Grant: U48/CCU 609653
2002-04

SUMMARY

As Hispanics/Latinos are the fastest growing minority population in the U.S. and cancer is their leading cause of premature death, the Special Interest II (SIP II) project sought to establish a Cancer Prevention and Control Network for Texas and surrounding states.

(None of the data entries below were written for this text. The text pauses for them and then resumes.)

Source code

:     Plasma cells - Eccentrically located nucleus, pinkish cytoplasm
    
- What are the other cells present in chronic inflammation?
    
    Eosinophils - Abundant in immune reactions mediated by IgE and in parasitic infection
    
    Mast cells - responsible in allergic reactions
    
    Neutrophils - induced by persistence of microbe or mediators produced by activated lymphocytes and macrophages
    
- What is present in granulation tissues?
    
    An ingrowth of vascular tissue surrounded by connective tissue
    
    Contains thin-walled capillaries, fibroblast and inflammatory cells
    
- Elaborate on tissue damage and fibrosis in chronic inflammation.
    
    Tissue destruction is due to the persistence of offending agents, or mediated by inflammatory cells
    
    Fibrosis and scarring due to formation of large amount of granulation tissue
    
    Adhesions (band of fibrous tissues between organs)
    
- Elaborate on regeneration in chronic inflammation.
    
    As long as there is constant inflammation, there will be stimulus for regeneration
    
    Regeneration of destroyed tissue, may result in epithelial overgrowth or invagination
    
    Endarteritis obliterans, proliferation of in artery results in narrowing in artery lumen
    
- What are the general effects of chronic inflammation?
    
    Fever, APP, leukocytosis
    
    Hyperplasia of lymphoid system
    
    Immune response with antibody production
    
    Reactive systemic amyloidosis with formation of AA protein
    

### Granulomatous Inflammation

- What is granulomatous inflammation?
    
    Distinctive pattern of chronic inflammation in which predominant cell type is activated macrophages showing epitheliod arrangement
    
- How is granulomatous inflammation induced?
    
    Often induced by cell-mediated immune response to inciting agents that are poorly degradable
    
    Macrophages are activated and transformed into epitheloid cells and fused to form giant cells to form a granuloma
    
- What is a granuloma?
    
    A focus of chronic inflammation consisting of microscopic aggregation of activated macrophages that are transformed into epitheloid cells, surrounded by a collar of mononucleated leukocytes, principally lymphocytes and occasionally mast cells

The network was comprised of the University of Texas School of Public Health Center for Health Promotion and Prevention Research (a CDC-funded Prevention Research center), community-based organizations, health departments, practice settings, an NCI Special Populations Network (Redes En Acción at Baylor College of Medicine) and an NCI-funded cancer research center (M.D. Anderson Cancer Research Center).

PRINCIPAL INVESTIGATORS

  • Maria E. Fernandez, PhD
    Associate Professor of Behavioral Sciences at the University of Texas-Houston Health Science Center, School of Public Health, Center for Health Promotion and Prevention Research
  • Guillermo Tortolero-Luna, MD, PhD
    Associate Professor of Epidemiology at the UTSPH and CHPPR and of Gynecologic Oncology at the M.D. Anderson Cancer Center

CO-PRINCIPAL INVESTIGATOR

  • Amelie G. Ramirez, DrPH
    IHPR, The University of Texas Health Science Center at San Antonio (at Baylor College of Medicine for this project)

COLLABORATORS

  • M.D. Anderson Cancer Center
  • Baylor College of Medicine (Redes En Acción)
  • National Center for Farmworker Health
  • American Cancer Society
  • Texas Department of Health – Breast and Cervical Cancer Early Detection Program
  • Texas Comprehensive Cancer Control Coalition
  • Center for Border Health Research, El Paso
  • Migrant Health Promotion
  • Hispanic Health Coalition
  • Texas Comprehensive Cancer Control Coalition
  • National Center for Farm-worker Health
  • The Cancer Information Service
  • Texas Cancer Council

LOCATION/SERVICE AREA

Texas and surrounding states along the Texas-Mexico border region

CONCLUSIONS

The aim of the project was to eventually end the cancer-related health disparities among Hispanics/Latinos through community based intervention and dissemination research, made possible by the establishment of Cancer Prevention and Control Networks.